In Washington County Democrat chair Stephen Roberts said he knows at least a dozen people who have changed their mind.

“They want a Biden/Harris sign, and as we converse a little bit they kind of sheepishly say to me, ‘I voted for Trump last time, and I will never think about doing that again,’” Roberts said.

He doesn’t think it will be enough to flip these reliably red counties, and political scientists don’t necessarily think so either. But they’re noticing a similar change.

“This is a nationwide shift,” said Charles Franklin, the director of the Marquette Law School Poll. “It’s been a little slow coming to Wisconsin, and we still have more Republican rather than purple suburbs, but they’re not as solidly Republican as they were 6 to 10 years ago.”

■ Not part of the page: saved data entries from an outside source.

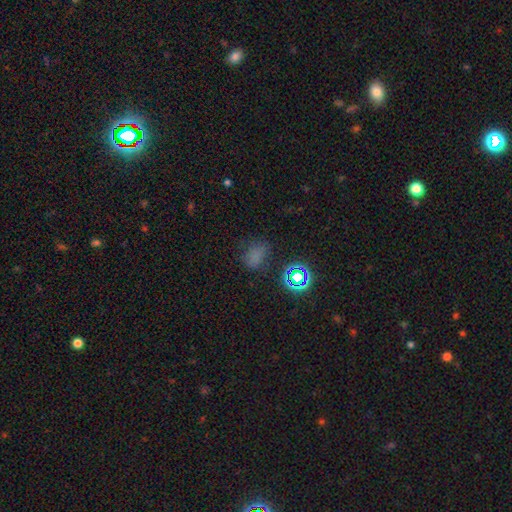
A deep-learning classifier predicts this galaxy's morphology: smooth-or-featured: smooth: 60% | star or artifact: 32% | featured or disk: 8%
  how-rounded: in between: 63% | round: 35% | cigar-shaped: 2%
  merging: none: 63% | minor disturbance: 22% | major disturbance: 11% | merger: 4%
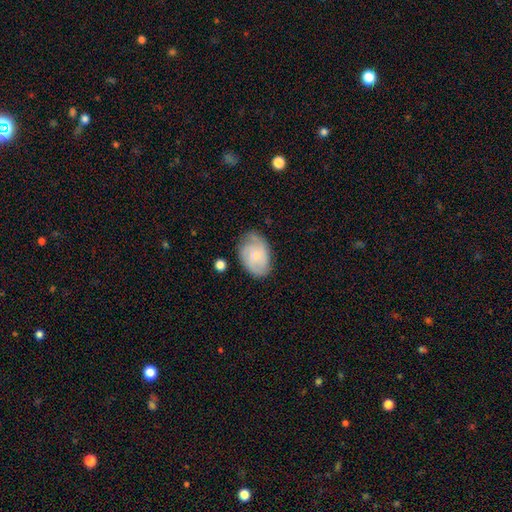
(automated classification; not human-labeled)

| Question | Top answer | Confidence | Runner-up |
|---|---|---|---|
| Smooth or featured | featured or disk | 49% | smooth (44%) |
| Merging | none | 66% | minor disturbance (25%) |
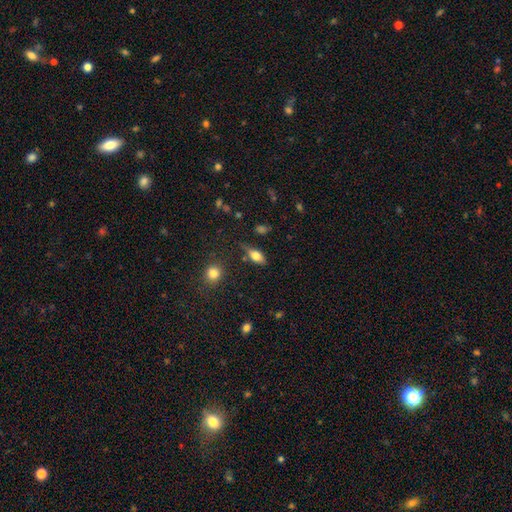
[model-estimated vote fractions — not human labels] A smooth galaxy with no disk features (72%) that is in between round and cigar-shaped (83%).

Vote fractions:
- Smooth or featured? smooth: 72% / featured or disk: 19% / star or artifact: 9%
- How rounded? in between: 83% / cigar-shaped: 12% / round: 5%
- Merging? none: 65% / minor disturbance: 23% / major disturbance: 7% / merger: 5%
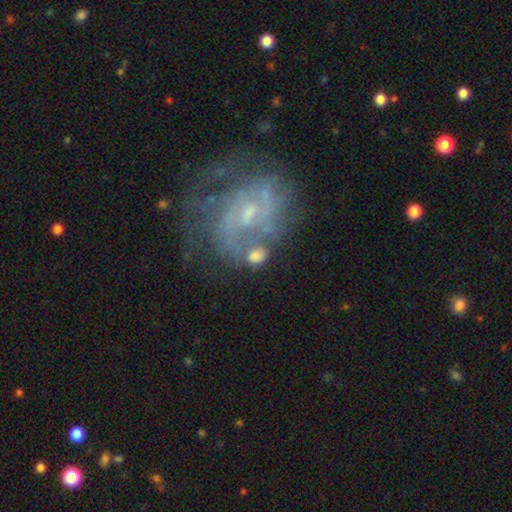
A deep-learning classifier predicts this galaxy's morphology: This appears to be a smooth galaxy with no disk features (48%). Merging: none (49%).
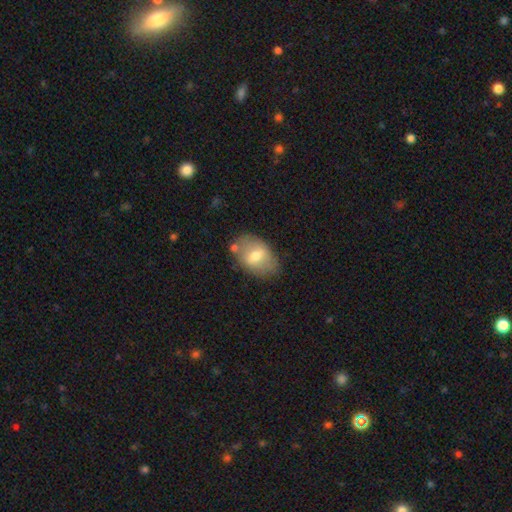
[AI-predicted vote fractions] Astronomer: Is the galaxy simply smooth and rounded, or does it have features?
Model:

That’s making Democrats give Republicans a run for their votes — the Biden team campaigning in Waukesha, though maybe not to win.

“If you’re going to lose a region, lose it by 15 points instead of losing it by 20 points, that’s a worthwhile tradeoff to make in a statewide election where it doesn’t really matter where your vote comes from, it just matters what the totals for each side are,” Franklin said.

That’s Roberts’ logic too.

“If we increase our vote totals by you know three, 4,000, 8,000 votes, we’re doing a good job,” he said.

He said membership for the Washington County Democrats has gone up 60% this year — not enough to flip the county, but maybe enough to have an impact.

“It would be a miracle if Washington County as a whole voted for Joe Biden,” Roberts said. “My more realistic goal is that we increase the percentage and do our share to turn the state blue.”

He’s vying to make up a share of the 22,000 votes that handed Wisconsin to Trump in 2016, but Republicans are working on their margins too – hoping big wins here will detract from Milwaukee and Dane counties.

Dittrich thinks they can do it.

“What I see out there is I think we’re going to put up a big number,” he said. “And Waukesha, frankly speaking, needs to put up a big number to help the Republican side win the entire state.”